The new breed of activist/journalists is a response to that, but many of them were so locked into the Corbyn project that often activism came first, truth second and bullying not far behind. As much as these people claim to despise the MSM, they can’t turn down a TV slot or a column,which they now use to blame the media for Corbyn’s terrible defeat.

Intentionally or not, they have fed straight into the fake news agenda. Of course they are right to critique the overwhelming rightwing bias and let a thousand flowers bloom and all that, but journalism is not straightforward activism.

One story may push everything forward but actual people … well, they are the problem. The raw material does not fit into narrow party politics – now less so than ever. They may not be interested in your ideas about how oppressed they are. They may not vote. They may have long seen through the system that all kinds of media prop up. The Westminster bubble supposedly burst after Brexit. Yeah, right. It floats above us now, untethered from reality. If 60,000 deaths won’t burst it, what will?

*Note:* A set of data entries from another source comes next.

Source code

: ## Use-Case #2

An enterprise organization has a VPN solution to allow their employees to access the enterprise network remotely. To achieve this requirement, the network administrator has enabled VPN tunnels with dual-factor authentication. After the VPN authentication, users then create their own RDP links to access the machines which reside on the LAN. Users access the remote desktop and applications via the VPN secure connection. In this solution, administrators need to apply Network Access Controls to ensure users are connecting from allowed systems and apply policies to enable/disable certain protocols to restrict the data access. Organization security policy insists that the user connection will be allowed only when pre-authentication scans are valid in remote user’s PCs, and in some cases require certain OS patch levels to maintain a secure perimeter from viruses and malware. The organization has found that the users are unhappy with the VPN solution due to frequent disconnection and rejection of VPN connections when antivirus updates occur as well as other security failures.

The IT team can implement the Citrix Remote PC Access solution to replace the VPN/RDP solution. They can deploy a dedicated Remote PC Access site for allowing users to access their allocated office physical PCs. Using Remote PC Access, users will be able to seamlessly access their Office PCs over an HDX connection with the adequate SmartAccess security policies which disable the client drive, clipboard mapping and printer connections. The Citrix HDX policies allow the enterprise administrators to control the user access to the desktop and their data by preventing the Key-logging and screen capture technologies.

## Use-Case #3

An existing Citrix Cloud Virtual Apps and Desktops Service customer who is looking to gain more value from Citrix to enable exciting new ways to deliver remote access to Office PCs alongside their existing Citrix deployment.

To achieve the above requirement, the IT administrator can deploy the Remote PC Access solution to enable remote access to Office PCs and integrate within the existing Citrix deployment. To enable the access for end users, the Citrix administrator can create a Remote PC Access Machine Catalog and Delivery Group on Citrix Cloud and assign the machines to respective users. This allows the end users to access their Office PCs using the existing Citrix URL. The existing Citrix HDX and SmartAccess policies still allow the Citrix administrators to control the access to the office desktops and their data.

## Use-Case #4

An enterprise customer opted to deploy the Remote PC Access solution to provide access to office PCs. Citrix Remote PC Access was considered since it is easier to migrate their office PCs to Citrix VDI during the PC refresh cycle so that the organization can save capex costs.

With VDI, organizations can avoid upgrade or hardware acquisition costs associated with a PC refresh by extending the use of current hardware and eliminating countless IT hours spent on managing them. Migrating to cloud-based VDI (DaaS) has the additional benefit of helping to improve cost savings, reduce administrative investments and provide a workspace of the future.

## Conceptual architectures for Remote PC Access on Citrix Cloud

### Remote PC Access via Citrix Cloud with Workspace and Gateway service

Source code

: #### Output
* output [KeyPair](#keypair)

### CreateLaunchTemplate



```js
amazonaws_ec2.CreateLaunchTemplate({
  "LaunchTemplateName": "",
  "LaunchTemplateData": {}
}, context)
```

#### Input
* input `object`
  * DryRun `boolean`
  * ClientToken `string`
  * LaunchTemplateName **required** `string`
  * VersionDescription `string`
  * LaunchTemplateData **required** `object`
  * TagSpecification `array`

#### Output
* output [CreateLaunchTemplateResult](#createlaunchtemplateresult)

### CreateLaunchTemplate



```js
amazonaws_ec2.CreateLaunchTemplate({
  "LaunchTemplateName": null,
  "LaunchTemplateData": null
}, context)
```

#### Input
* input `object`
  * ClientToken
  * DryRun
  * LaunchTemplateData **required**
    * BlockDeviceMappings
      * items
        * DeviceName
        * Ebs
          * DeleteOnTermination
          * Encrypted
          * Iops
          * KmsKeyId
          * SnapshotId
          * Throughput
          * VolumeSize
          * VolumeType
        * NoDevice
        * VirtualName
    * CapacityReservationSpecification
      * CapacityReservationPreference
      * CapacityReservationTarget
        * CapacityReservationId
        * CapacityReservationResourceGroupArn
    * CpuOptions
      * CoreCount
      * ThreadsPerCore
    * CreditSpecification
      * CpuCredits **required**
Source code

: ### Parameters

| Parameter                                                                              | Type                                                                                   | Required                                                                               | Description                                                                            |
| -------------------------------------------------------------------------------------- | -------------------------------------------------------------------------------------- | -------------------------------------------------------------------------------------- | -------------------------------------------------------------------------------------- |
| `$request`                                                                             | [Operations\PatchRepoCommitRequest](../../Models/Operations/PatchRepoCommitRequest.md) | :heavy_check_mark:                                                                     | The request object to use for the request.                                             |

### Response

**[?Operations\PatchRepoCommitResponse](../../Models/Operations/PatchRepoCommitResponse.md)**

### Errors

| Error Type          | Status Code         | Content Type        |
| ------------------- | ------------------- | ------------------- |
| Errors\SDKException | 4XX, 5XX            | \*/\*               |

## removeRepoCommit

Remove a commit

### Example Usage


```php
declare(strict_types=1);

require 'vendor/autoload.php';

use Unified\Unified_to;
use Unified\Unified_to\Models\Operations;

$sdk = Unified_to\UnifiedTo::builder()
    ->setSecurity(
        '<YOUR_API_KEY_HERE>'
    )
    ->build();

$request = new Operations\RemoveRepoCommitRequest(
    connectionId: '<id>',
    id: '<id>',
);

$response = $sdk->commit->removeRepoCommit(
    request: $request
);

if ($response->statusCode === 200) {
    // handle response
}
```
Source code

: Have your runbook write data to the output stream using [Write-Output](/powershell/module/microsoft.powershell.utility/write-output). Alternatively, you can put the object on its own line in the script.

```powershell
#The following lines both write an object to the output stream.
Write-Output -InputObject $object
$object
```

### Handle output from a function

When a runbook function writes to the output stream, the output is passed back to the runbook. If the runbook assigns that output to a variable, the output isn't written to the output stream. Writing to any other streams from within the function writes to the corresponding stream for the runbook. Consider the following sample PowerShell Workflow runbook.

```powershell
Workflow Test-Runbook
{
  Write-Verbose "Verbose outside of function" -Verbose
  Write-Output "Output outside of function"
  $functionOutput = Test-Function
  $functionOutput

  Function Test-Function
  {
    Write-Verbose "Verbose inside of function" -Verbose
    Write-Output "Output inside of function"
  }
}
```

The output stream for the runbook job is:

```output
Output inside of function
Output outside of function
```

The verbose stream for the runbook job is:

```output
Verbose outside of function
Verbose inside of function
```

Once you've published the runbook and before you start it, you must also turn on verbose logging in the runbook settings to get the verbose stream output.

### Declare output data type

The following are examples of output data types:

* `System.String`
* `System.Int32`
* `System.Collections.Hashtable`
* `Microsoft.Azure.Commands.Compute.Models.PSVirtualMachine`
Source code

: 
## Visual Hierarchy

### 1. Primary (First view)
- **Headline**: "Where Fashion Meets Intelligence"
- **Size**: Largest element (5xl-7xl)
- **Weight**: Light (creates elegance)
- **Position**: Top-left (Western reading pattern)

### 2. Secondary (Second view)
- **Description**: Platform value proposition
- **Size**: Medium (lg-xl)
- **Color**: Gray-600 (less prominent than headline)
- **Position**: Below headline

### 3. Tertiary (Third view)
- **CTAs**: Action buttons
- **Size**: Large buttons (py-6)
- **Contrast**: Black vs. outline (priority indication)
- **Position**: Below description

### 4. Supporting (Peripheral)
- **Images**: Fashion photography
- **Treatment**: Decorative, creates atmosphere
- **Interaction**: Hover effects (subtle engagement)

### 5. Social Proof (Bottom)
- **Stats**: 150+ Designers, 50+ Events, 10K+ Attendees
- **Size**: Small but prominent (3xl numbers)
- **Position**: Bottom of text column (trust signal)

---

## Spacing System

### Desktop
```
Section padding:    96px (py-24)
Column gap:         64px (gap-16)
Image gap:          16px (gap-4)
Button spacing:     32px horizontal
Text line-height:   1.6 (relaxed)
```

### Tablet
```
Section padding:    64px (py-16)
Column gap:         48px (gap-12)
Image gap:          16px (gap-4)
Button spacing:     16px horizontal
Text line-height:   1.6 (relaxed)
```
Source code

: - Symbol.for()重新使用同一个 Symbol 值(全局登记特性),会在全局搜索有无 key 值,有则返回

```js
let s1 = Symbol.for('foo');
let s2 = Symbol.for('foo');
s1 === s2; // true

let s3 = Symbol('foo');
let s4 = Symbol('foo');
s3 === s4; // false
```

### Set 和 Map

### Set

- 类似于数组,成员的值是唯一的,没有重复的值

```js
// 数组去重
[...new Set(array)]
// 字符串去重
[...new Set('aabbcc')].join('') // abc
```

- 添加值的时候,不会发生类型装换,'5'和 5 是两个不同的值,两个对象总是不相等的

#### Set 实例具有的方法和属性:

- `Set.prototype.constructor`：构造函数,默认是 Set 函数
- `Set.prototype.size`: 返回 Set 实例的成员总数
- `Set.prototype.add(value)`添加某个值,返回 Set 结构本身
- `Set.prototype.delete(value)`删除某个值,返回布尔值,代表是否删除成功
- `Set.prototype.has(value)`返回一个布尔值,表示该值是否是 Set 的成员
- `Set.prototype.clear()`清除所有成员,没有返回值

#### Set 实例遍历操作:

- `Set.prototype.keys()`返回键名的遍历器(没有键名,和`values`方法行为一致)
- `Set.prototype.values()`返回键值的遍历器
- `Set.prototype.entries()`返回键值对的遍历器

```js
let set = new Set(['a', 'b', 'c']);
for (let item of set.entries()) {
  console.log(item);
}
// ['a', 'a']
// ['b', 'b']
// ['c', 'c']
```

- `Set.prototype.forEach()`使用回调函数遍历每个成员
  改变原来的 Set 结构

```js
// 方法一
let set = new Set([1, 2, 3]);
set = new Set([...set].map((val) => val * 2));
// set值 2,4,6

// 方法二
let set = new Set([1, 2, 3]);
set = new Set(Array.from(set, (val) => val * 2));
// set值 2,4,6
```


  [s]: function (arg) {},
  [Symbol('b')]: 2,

We know about the deaths, we know the US is on fire, because journalists tell us. And sometimes, because we cannot live only in end times, journalists tell us about clothes and restaurants and films and what moves them, because the media informs and the media entertains and the media is in trouble as we speak. We will come out of this crisis with fewer papers than when we went in.

That may make you happy and you may find you get everything you need from YouTube and the bloke next door who knows for sure there is something in weed that cures corona. But one day, when there is no news and we really have “moved on”, you may find yourself missing something. What is being lost is what is in front of your eyes. There is still more to lose. Trump knows this for sure. So should you.